From the first Die Hard to this very latest installment that is filming, Bruce Willis became almost an acting version of George Lucas.  He didn’t actually rape my childhood, but to watch John McClane grow from a young, wise-cracking cop to a cranky, stoic, world weary cop has just been depressing.  He stopped playing John McClane about halfway through Die Hard With A Vengenace and has just been Bruce Willis since then.  The fourth (?) Die Hard was so unbearable, I’ll be completely honest and saying that the only reason I went to see it was because Kev Smith was in it.  But to spend the other eighty minutes watching this old man creak around Washington D.C., crashing cop cars into helicopters, climbing onto jets and shooting himself left me wondering what the hell movie I had walked into.  Where was the yippy-ki-yays and the smart aleck comments and the interesting antagonist?  Live Free or Die Hard was awful and leaves me with absolutely zero enthusiasm to go see the next one.

Do you think he introduces himself as Bruce Willis?  He has to, right?  ”Hi, my name is Bruce,” doesn’t sound cool enough.  He has to walk right up to you, stick out his hand, crush your fingers and murmur, “Bruce Willis.”

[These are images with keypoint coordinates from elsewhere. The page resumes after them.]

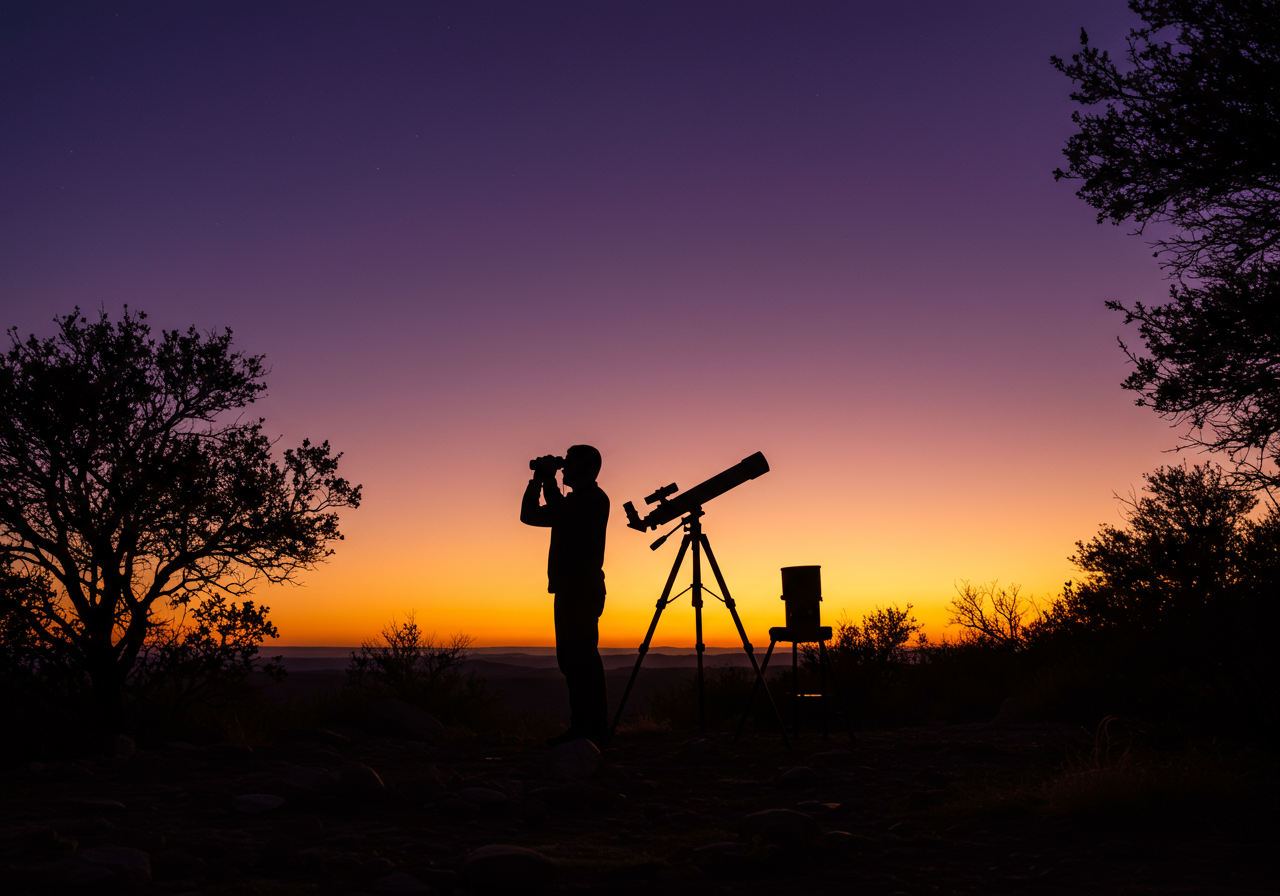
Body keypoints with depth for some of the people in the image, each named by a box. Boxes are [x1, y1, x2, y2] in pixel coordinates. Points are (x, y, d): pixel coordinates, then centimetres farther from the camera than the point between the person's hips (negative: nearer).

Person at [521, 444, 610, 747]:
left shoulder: (595, 499, -4)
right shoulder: (573, 502, 22)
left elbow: (563, 514, -21)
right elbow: (529, 515, 23)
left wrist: (549, 481, -9)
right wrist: (537, 480, 14)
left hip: (584, 590, -9)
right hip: (568, 589, 9)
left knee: (582, 656, -13)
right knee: (570, 658, 8)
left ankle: (594, 731, -13)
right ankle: (580, 728, 12)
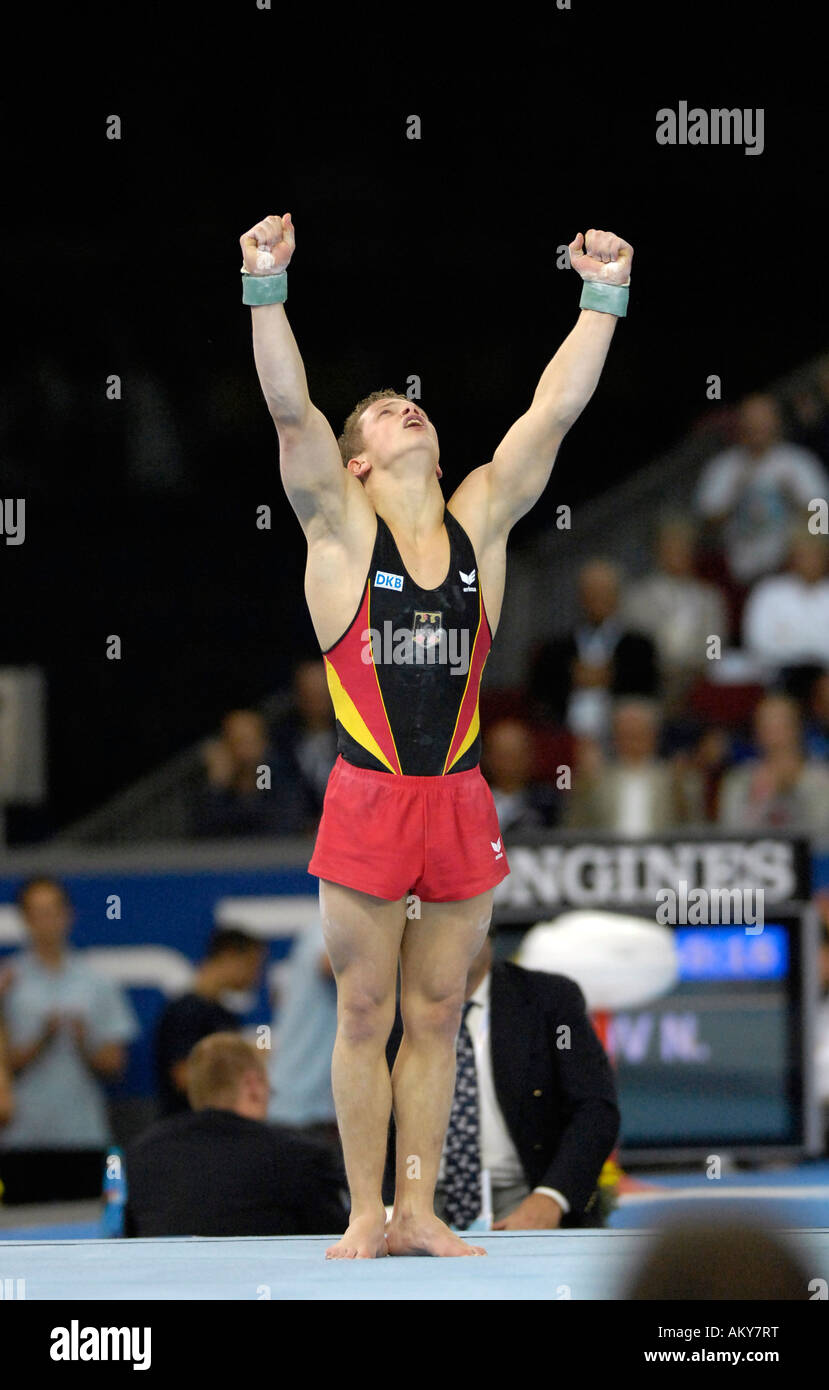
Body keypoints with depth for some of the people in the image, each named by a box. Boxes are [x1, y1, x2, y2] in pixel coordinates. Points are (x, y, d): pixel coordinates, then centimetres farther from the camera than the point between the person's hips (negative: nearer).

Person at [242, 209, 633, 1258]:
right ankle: (366, 1215, 8)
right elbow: (289, 408, -12)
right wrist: (267, 288, -23)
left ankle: (419, 1211, 12)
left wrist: (602, 298, -4)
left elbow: (556, 408, 3)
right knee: (366, 1016, 2)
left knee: (437, 1016, 7)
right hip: (366, 803, -3)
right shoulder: (341, 526, 0)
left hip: (461, 802, 3)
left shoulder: (481, 519, 8)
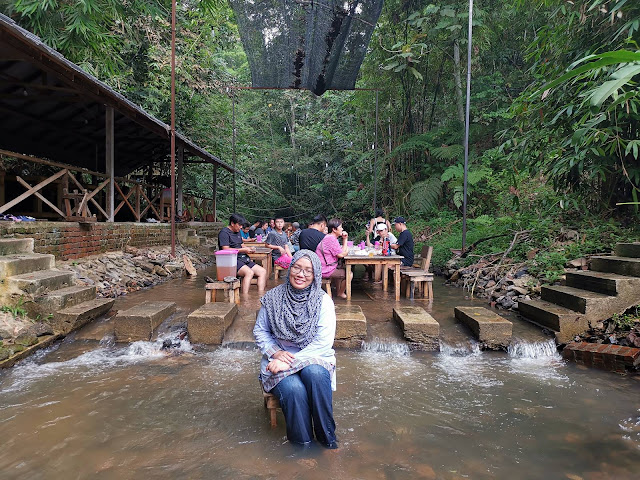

I could not think of another actor of his generation that blurs the line so much between acting and just being.  Sure, actors before him such as Pacino, DeNiro, Nicholson and Walken have done it before, but good God, Bruce Willis is not like Stallone or Schwarzenegger.  The man has talent, he can actually act, but I don’t think he knew how much we loved him until he made The Sixth Sense.  After that completely uninspired film with a few very good performances, he started to take himself too seriously as an actor.  And he really started to cross the line in The Whole Nine Yards, a role that he could really sink his teeth into, but at times seemed to simply ease off and just be Bruce Willis.  By the time they made the unnecessary sequel, The Whole Ten Yards, he turned on the Bruce Willis afterburners and never looked back.  Even as terrific as he was in Sin City as Hartigan, can anybody deny that he was essentially playing himself?  The lone gruff old cop, looking to settle one final score, trying to make things right in the world… blah, blah, blah.  I loved that film and Bruce Willis in it, but Robert Rodriguez knew exactly what he was doing by casting him, along with Mickey Rourke, Clive Owen and Elijah Wood.  But after that movie, and a great cameo in Ocean’s 12 (as, of course, Bruce Willis), I was afraid the Bruce Willis I grew up with was long gone.  So I got home last night and looked for a DVD in my collection, autographed by Damon Wayans.

My favorite Bruce Willis movie of all time is The Last Boy Scout.  I can quote that Shane Black script for days.  To me, it was the perfect mix of a created character and Bruce Willis.  There are dashes of Bruce Willis in Joe Hallenbeck, but the spirit of Joe Hallenbeck lives inside of Bruce Willis every moment that he is on screen.  He ditches the clever smirk and the glowing confidence of a movie star married to Demi Moore, but wears a sad grin and is filled with the notion that nobody likes him, everybody hates him and he’s going to lose.  Joe Hallenbeck is a personal hero of mine but he simply does not exist without Bruce Willis.  Watching that film reminds of what Bruce Willis used to be and what I know he is capable of becoming again.

2012 is a perfect Bruce Willis year for Bruce Willis.  Not only will he be in the ignorable Expendables 2, but he’s also in the second G.I. Joe, as old Joe.  I mean, these things practically write themselves.  But, then you remember, oh yea, he’s also in Moonrise Kingdom and Looper.  Damn, how does Bruce Willis always stay one step ahead of me?  I guess the old man hasn’t lost his moves just yet.